Otto Cycle Efficiency
The efficiency or thermal performance of an engine of this type depends on the compression ratio, the ratio between the maximum and minimum volumes of the combustion chamber. This ratio is usually 8 to 1 to 10 to 1 in most modern Otto engines. Higher ratios such as 12 to 1 can be used, thus increasing engine efficiency, but this design requires the use of high octane fuels to avoid detonation.

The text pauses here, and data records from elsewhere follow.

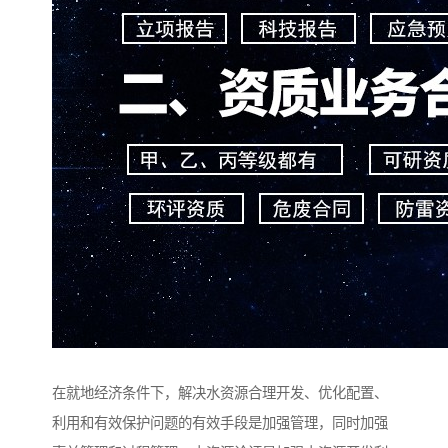
在就地经济条件下，解决水资源合理开发、优化配置、
利用和有效保护问题的有效手段是加强管理，同时加强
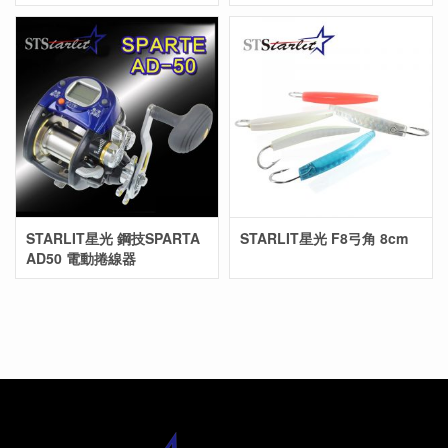
STARLIT星光 鋼技SPARTA
STARLIT星光 F8弓角 8cm
AD50 電動捲線器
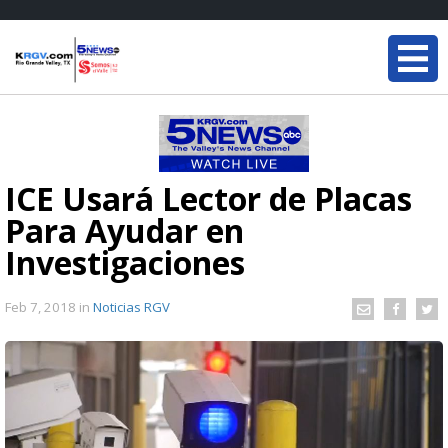
ICE Usará Lector de Placas
Para Ayudar en
Investigaciones
Feb 7, 2018
in
Noticias RGV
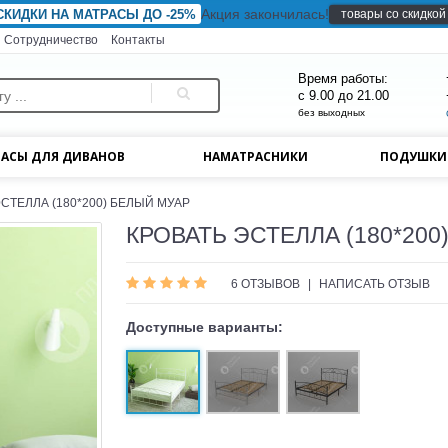
Акция закончилась!
товары со скидкой
СКИДКИ НА МАТРАСЫ ДО -25%
Сотрудничество
Контакты
Время работы:
с 9.00 до 21.00
без выходных
АСЫ ДЛЯ ДИВАНОВ
НАМАТРАСНИКИ
ПОДУШК
СТЕЛЛА (180*200) БЕЛЫЙ МУАР
КРОВАТЬ ЭСТЕЛЛА (180*200
6 ОТЗЫВОВ
|
НАПИСАТЬ ОТЗЫВ
Доступные варианты:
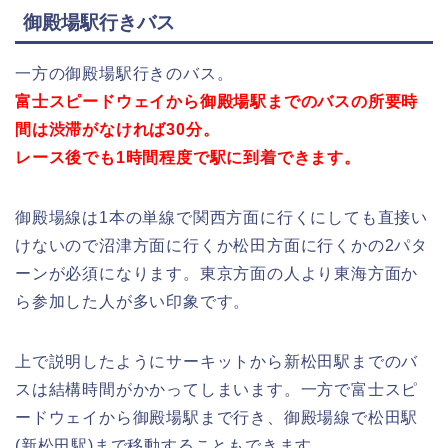
御殿場駅行きバス
一方の御殿場駅行きのバス。
富士スピードウェイから御殿場駅までのバスの所要時
間は渋滞がなければ30分。
レース後でも1時間程度で駅に到着できます。
御殿場線は1本の単線で関西方面に行くにしても直接い
けないので沼津方面に行くか松田方面に行くかの2パタ
ーンが必須になります。東京方面の人より東海方面か
ら参加した人が多い印象です。
上で説明したようにサーキットから新松田駅までのバ
スは結構時間がかかってしまいます。一方で富士スピ
ードウェイから御殿場駅まで行き、御殿場線で松田駅
(新松田駅)まで移動することもできます。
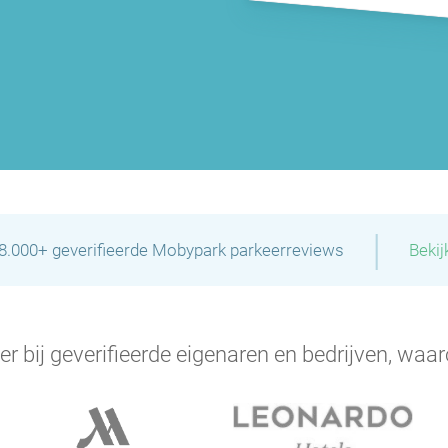
|
28.000+ geverifieerde Mobypark parkeerreviews
Bekij
er bij geverifieerde eigenaren en bedrijven, waar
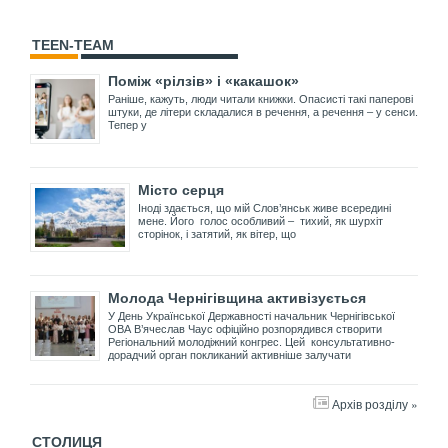
TEEN-TEAM
Поміж «рілзів» і «какашок»
Раніше, кажуть, люди читали книжки. Опасисті такі паперові
штуки, де літери складалися в речення, а речення – у сенси.
Тепер у
Місто серця
Іноді здається, що мій Слов’янськ живе всередині
мене. Його голос особливий – тихий, як шурхіт
сторінок, і затятий, як вітер, що
Молода Чернігівщина активізується
У День Української Державності начальник Чернігівської
ОВА В’ячеслав Чаус офіційно розпорядився створити
Регіональний молодіжний конгрес. Цей консультативно-
дорадчий орган покликаний активніше залучати
Архів розділу »
СТОЛИЦЯ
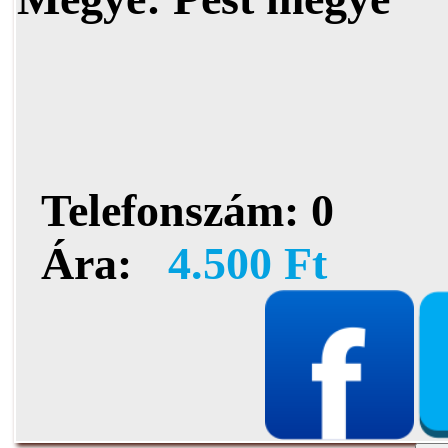
Telefonszám:
0
Ára:
4.500 Ft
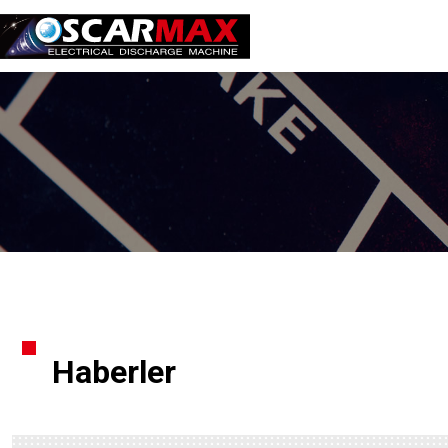
Haberler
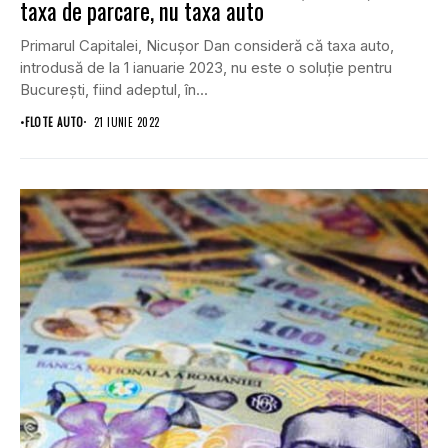
taxa de parcare, nu taxa auto
Primarul Capitalei, Nicuşor Dan consideră că taxa auto,
introdusă de la 1 ianuarie 2023, nu este o soluţie pentru
Bucureşti, fiind adeptul, în...
•
FLOTE AUTO
21 IUNIE 2022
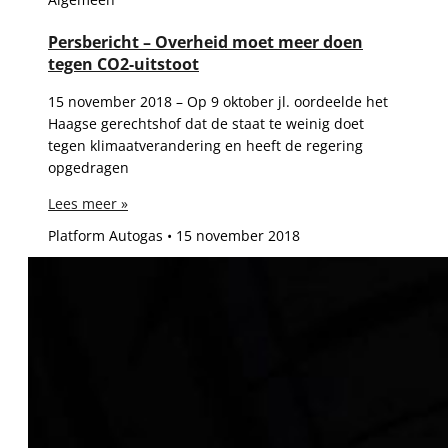
Persbericht – Overheid moet meer doen
tegen CO2-uitstoot
15 november 2018 – Op 9 oktober jl. oordeelde het
Haagse gerechtshof dat de staat te weinig doet
tegen klimaatverandering en heeft de regering
opgedragen
Lees meer »
Platform Autogas
15 november 2018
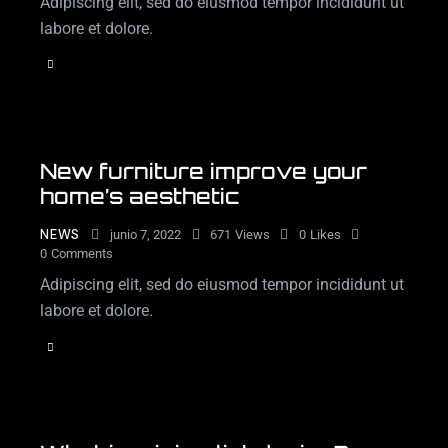
Adipiscing elit, sed do eiusmod tempor incididunt ut
labore et dolore.
New furniture improve your
home’s aesthetic
NEWS
junio 7, 2022
671
Views
0
Likes
0
Comments
Adipiscing elit, sed do eiusmod tempor incididunt ut
labore et dolore.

A low compression ratio does not require a high octane fuel to avoid this phenomenon, in the same way, a high compression requires a high octane fuel, to avoid the effects of detonation, that is, auto-ignition occurs. before producing the spark at the spark plug. The average performance of a good Otto 4-stroke engine is 25 to 30%, lower than the performance achieved with a diesel engine. Diesel engines reach efficiencies of 30 to 45%, precisely due to their higher compression ratio.
Otto Engine History
The spark ignition engine was invented, practically in parallel, by two different inventors: Alphonse Beau de Rochas and Nikolaus August Otto.
The first inventor of the Otto engine, around 1862, was the Frenchman Alphonse Beau de Rochas. The second, around 1875, was the German doctor Nikolaus August Otto. Since neither of them knew of the other's patent until engines were made in both countries, there was a lawsuit. Eventually, De Rochas won a certain sum of money, but Otto kept the fame and the name.
The thermodynamic principle of the four-stroke engine is still called the Otto cycle.
Otto built his engine in 1866 together with his compatriot Eugen Langen. It was a gas engine that soon after gave rise to the four-stroke internal combustion engine. Otto developed this machine in four- and two-stroke versions. Later, this machine would bear his name: Otto cyclic engine.